> [Work to complete]
1. Decide whether each statement agrees with the PIR sensor text. Answer yes or no for each, quoting the exact words of the text that decide it.
(a) A PIR sensor can detect motion through glass.
(b) The order of the V+, GND, and OUT pins is the same across manufacturers.
(c) After power-on, a PIR sensor needs 30–60 seconds before its output is reliable.
2. Print the part of the PIR sensor text starting at "PIR sensors have" and ending at "positioning the sensor.".

PIR Sensor Wiring Diagram: 3-Wire Connection and Circuit Integration
This is a free printable pir wiring diagram: download the diagram as SVG or open it and print to paper or PDF.
A PIR (Passive Infrared) sensor typically has three wires — positive supply (V+), ground (GND), and signal output (OUT) — and detects human motion by sensing changes in infrared radiation emitted by moving warm bodies.
A PIR (Passive Infrared) sensor detects motion by measuring changes in infrared radiation across its sensing zone. The sensor contains a pyroelectric element (typically lithium tantalate or similar) split into two halves. When a warm body moves across the field of view, it sequentially warms one half of the element and then the other, generating a differential signal that the sensor's built-in comparator interprets as motion.
The three-wire interface is standard across virtually all module-type PIR sensors: V+ (supply, typically 5V or 3.3V DC for module types, or 5–20V for standalone sensors), GND (supply negative), and OUT (signal output, typically logic-level active high during detection). Some standalone PIR sensors designed for mains-powered security lighting use a different interface — they contain a triac or relay output and are wired into the load circuit rather than a microcontroller.
The signal output on module PIR sensors is generally an open-drain or push-pull digital output that goes high (to V+) when motion is detected and returns low after a configurable hold-off time. Two key adjustments are common on module PIR boards: sensitivity (a potentiometer adjusting the detection threshold and therefore range, typically 3–7 metres) and time delay (a potentiometer adjusting how long the output remains high after the last motion event, typically 0.3 seconds to several minutes). Some modules also offer a retriggering jumper: non-retriggering mode holds the output high for a fixed period regardless of continued motion; retriggering mode restarts the timer with each detected motion event.
PIR sensors have a detection angle of approximately 90–120 degrees horizontal and 90 degrees vertical. They cannot see through glass (glass blocks infrared). They also produce false triggers from heat sources — air conditioning vents, heaters, or sunlight patches moving across the floor — which must be considered when positioning the sensor.
For mains-voltage security lighting applications, the PIR unit contains an internal relay or triac rated to switch the lamp load directly and is wired in series with the live conductor feeding the luminaire — a licensed electrician must install and connect mains-voltage PIR units.
How to wire pir wiring diagram
- Identify the three PIR sensor pins Consult the specific sensor or module datasheet to identify V+, GND, and OUT pin positions — pin order varies between manufacturers and module types. Never assume pin order from position alone.
- Connect the supply voltage Connect V+ to the appropriate regulated supply voltage for your sensor (typically 5V DC for HC-SR501 type modules, or 3.3V for low-voltage variants). Connect GND to the supply negative. Ensure the supply can provide the sensor's quiescent current (typically 50–65mA during detection, less while idle).
- Connect the signal output to your controller Connect the OUT pin to a digital input on your microcontroller, relay module, or control circuit. For a direct LED indicator, connect OUT through a 470Ω series resistor to an LED, with the LED cathode returning to GND.
- Allow the sensor warm-up period After power-on, PIR sensors require 30–60 seconds to stabilise thermally before producing reliable output. During this period, the output may pulse randomly. Design your system to ignore the sensor output for at least 60 seconds after power-on.

> [Information shown]

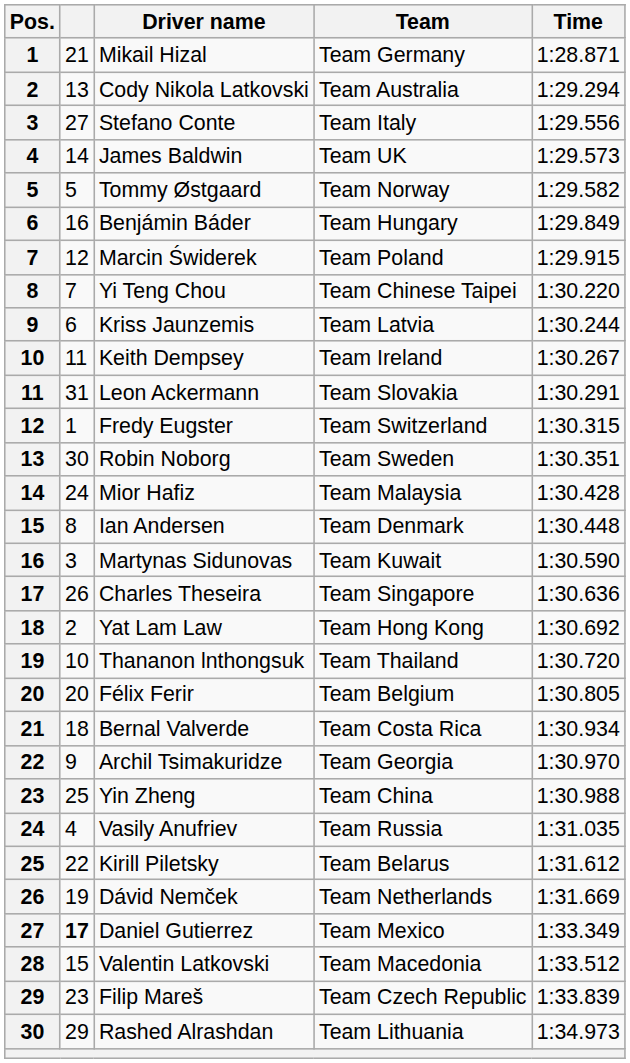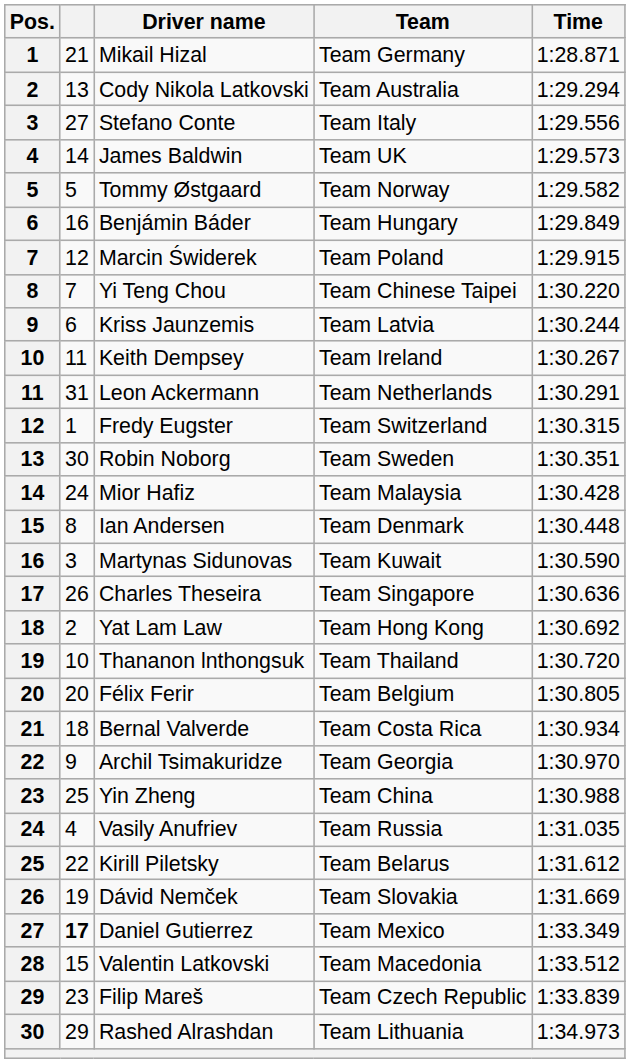Leon Ackermann | Team: Team Slovakia -> Team Netherlands
Dávid Nemček | Team: Team Netherlands -> Team Slovakia
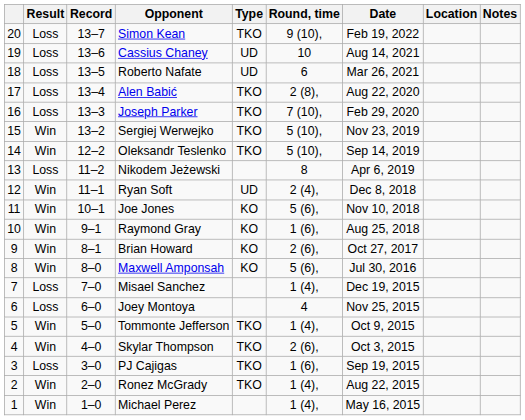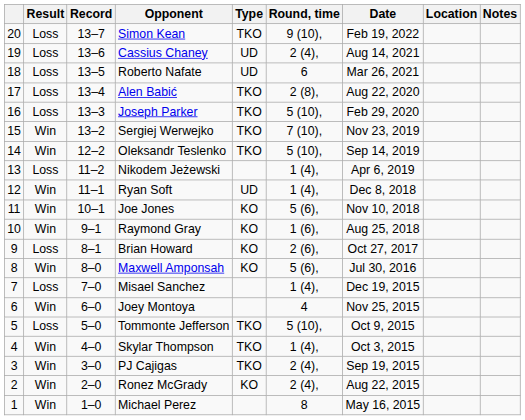Cassius Chaney | Round, time: 10 -> 2 (4),
Joseph Parker | Round, time: 7 (10), -> 5 (10),
Sergiej Werwejko | Round, time: 5 (10), -> 7 (10),
Nikodem Jeżewski | Round, time: 8 -> 1 (4),
Ryan Soft | Round, time: 2 (4), -> 1 (4),
Brian Howard | Result: Win -> Loss
Joey Montoya | Result: Loss -> Win
Tommonte Jefferson | Result: Win -> Loss
Tommonte Jefferson | Round, time: 1 (4), -> 5 (10),
Skylar Thompson | Round, time: 2 (6), -> 1 (4),
PJ Cajigas | Result: Loss -> Win
PJ Cajigas | Round, time: 1 (6), -> 2 (4),
Ronez McGrady | Type: TKO -> KO
Ronez McGrady | Round, time: 1 (4), -> 2 (4),
Michael Perez | Round, time: 1 (4), -> 8
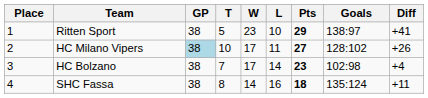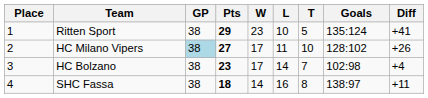columns swapped: Pts <-> T
Ritten Sport | Goals: 138:97 -> 135:124
SHC Fassa | Goals: 135:124 -> 138:97
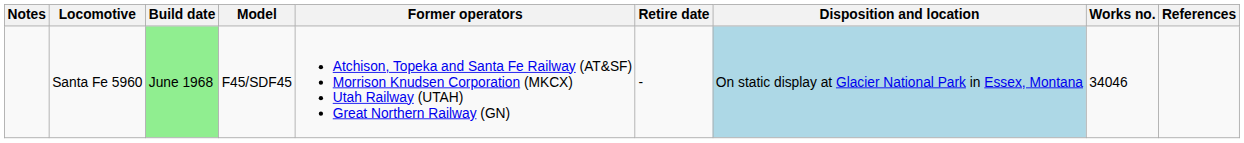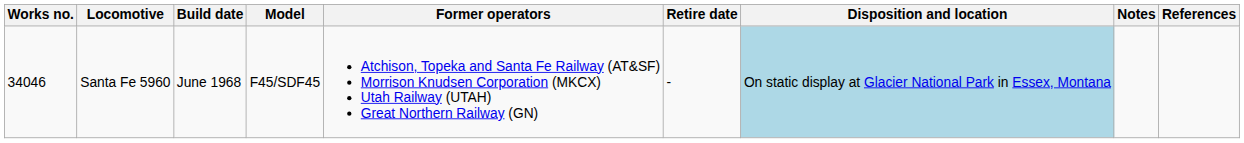columns swapped: Works no. <-> Notes
Santa Fe 5960 | Build date: lightgreen background -> no background
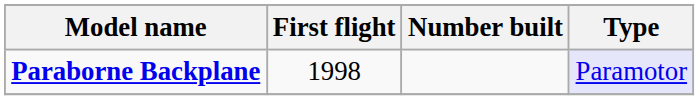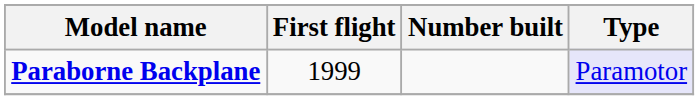Paraborne Backplane | First flight: 1998 -> 1999
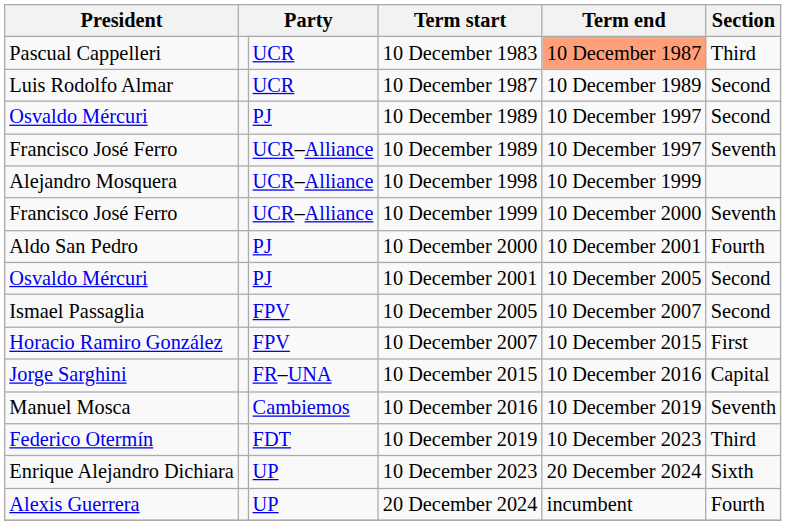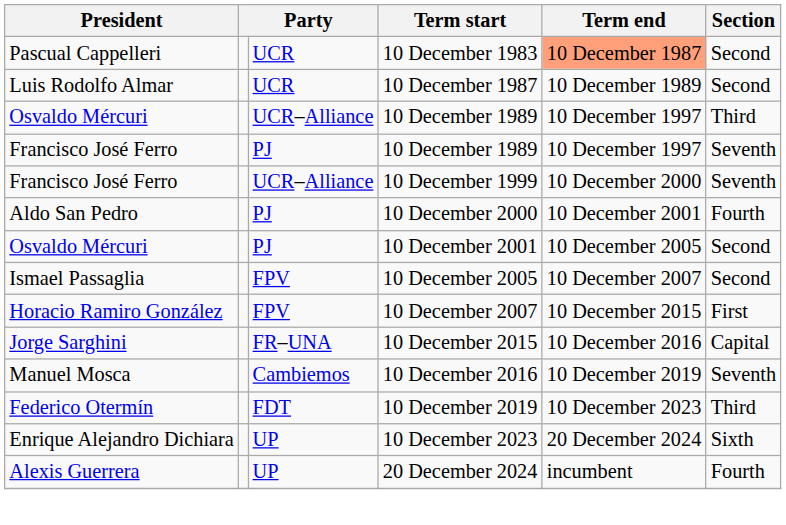10 December 1983 | Section: Third -> Second
Osvaldo Mércuri / 10 December 1989 | column 3: PJ -> UCR–Alliance
Osvaldo Mércuri / 10 December 1989 | Section: Second -> Third
Francisco José Ferro / 10 December 1989 | column 3: UCR–Alliance -> PJ
- row: Alejandro Mosquera | UCR–Alliance | 10 December 1998 | 10 December 1999
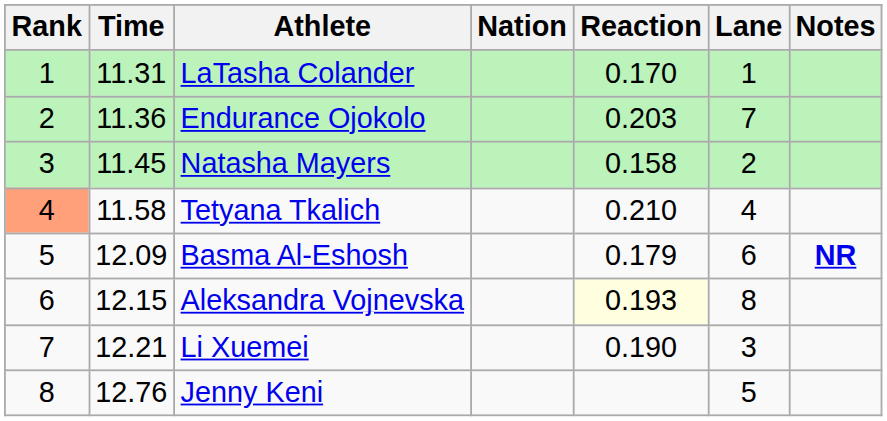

> [Solutions]
1.
(a) No: "They cannot see through glass (glass blocks infrared)."
(b) No: "pin order varies between manufacturers and module types."
(c) Yes: "After power-on, PIR sensors require 30–60 seconds to stabilise thermally before producing reliable output."

2.
PIR sensors have a detection angle of approximately 90–120 degrees horizontal and 90 degrees vertical. They cannot see through glass (glass blocks infrared). They also produce false triggers from heat sources — air conditioning vents, heaters, or sunlight patches moving across the floor — which must be considered when positioning the sensor.